▶ Text excerpt:
──────────

Re: [PATCH] Add extra statistics to explain for Nested Loop

From: Ekaterina Sokolova <e(dot)sokolova(at)postgrespro(dot)ru>
To: pgsql-hackers(at)lists(dot)postgresql(dot)org
Cc: Greg Stark <stark(at)mit(dot)edu>, Julien Rouhaud <rjuju123(at)gmail(dot)com>, Lukas Fittl <lukas(at)fittl(dot)com>, pryzby(at)telsasoft(dot)com
Subject: Re: [PATCH] Add extra statistics to explain for Nested Loop
Date: 2022-06-24 17:16:06
Message-ID: 420960372f05563984984f195522ff01@postgrespro.ru
Views: Raw Message | Whole Thread | Download mbox | Resend email
Thread:
Lists: pgsql-hackers

Hi, hackers!

We started discussion about overheads and how to calculate it correctly.

Julien Rouhaud wrote:
> Can you give a bit more details on your bench scenario? I see
> contradictory
> results, where the patched version with more code is sometimes way
> faster,
> sometimes way slower. If you're using pgbench
> default queries (including write queries) I don't think that any of
> them will
> hit the loop code, so it's really a best case scenario. Also write
> queries
> will make tests less stable for no added value wrt. this code.

──────────

▶ Exercise task A: In the mailing-list message, who is quoted asking for more details on the benchmark scenario?
▶ Exercise task B: List every option shown on the "Views:" line of the mailing-list message.
The material has no connection to the mailing-list message.

▶ Information supplied:
──────────

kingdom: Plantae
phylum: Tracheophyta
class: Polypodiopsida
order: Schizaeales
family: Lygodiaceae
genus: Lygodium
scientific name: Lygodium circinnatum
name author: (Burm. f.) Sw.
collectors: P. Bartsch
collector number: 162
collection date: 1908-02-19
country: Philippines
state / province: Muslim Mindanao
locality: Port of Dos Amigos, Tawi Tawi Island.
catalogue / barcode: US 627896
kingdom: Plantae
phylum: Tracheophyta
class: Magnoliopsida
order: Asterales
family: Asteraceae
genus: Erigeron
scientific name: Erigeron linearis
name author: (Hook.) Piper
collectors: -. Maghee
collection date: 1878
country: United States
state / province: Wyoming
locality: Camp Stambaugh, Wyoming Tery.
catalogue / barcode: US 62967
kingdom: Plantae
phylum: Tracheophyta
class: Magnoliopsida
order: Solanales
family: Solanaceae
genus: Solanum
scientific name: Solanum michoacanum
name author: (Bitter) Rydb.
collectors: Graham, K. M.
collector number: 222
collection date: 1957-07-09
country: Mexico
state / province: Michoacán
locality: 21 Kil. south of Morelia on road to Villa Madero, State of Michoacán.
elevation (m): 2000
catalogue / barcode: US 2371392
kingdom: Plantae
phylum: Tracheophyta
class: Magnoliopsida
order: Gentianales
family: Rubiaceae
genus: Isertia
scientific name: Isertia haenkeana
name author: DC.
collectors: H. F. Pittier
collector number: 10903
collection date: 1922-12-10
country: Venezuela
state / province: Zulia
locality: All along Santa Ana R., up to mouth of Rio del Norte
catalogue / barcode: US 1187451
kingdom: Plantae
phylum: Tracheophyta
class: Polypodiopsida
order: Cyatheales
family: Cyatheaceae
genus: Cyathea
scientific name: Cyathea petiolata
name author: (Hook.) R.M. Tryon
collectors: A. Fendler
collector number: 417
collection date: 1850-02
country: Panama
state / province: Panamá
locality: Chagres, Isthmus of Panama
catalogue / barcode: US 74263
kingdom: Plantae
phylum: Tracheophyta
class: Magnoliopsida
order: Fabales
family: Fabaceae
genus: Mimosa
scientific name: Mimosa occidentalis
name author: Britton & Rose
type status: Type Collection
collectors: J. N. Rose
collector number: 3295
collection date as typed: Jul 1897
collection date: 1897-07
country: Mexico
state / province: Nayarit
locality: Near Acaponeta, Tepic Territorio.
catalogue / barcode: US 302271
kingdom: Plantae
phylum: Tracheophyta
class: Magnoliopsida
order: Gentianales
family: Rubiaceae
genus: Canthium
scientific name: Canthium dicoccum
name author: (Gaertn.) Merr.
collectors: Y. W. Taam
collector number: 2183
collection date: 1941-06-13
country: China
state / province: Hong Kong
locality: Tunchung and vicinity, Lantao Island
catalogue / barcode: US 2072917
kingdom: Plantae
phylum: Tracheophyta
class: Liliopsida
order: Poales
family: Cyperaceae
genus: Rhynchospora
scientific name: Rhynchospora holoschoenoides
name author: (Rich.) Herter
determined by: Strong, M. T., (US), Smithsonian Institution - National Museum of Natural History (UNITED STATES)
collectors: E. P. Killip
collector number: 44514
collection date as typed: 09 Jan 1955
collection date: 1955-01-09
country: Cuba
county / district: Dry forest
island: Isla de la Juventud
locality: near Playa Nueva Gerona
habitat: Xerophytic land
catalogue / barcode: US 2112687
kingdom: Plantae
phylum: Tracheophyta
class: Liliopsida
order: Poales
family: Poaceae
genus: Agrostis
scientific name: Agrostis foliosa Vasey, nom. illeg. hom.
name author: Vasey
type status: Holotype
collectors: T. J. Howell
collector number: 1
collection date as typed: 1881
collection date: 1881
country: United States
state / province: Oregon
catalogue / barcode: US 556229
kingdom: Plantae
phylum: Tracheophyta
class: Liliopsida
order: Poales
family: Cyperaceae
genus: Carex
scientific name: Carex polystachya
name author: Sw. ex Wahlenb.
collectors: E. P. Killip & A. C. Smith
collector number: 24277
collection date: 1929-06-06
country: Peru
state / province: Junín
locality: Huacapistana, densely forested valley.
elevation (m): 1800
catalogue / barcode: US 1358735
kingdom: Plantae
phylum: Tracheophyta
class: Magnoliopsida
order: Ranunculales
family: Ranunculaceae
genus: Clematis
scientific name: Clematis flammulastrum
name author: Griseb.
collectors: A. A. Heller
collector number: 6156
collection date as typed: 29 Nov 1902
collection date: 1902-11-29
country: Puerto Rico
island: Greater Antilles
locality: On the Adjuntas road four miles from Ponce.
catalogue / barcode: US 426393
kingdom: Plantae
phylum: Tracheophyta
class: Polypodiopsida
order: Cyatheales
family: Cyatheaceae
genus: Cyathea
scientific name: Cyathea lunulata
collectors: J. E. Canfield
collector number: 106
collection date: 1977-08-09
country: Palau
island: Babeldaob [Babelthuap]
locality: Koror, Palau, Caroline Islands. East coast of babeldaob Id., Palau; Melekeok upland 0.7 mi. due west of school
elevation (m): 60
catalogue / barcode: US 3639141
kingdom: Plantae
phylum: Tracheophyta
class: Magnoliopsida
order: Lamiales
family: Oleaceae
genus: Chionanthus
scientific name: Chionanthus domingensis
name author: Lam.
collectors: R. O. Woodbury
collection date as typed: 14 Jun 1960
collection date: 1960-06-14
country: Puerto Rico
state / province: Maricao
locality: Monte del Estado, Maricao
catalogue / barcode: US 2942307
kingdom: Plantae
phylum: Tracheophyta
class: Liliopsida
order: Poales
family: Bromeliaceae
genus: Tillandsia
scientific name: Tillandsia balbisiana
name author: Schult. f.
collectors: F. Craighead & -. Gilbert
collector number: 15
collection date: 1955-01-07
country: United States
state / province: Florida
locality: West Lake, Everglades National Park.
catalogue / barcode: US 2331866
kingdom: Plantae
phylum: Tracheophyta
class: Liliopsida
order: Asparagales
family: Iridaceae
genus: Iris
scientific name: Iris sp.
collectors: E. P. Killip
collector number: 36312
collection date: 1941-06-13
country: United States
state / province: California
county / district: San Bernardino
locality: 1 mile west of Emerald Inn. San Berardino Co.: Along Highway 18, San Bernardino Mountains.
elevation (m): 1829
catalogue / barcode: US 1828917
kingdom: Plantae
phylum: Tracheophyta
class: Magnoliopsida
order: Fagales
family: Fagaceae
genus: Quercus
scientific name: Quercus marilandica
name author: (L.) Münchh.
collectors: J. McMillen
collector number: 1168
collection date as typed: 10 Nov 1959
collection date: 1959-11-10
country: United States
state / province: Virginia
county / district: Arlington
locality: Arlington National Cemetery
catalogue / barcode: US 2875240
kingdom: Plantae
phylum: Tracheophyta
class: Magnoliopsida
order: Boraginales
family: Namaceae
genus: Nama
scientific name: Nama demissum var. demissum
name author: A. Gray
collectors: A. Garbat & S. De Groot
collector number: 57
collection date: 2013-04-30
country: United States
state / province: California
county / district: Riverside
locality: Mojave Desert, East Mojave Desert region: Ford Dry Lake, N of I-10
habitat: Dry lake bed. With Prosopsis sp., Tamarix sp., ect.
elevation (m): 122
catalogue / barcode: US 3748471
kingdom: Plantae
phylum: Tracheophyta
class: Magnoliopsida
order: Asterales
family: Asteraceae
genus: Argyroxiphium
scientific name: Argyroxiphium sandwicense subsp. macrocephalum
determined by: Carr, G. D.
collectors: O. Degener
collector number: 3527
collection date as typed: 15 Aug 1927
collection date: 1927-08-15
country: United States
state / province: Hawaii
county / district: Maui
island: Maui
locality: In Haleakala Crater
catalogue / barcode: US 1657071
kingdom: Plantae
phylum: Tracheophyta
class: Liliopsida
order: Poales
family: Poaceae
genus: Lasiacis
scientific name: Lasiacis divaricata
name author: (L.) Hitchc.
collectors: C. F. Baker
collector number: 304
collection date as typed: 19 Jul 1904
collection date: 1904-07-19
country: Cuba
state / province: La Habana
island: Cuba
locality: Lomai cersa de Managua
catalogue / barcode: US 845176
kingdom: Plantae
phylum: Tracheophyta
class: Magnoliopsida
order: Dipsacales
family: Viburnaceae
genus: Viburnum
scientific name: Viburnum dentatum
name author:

──────────

▶ Complete output A: Julien Rouhaud

▶ Complete output B: Raw Message, Whole Thread, Download mbox, Resend email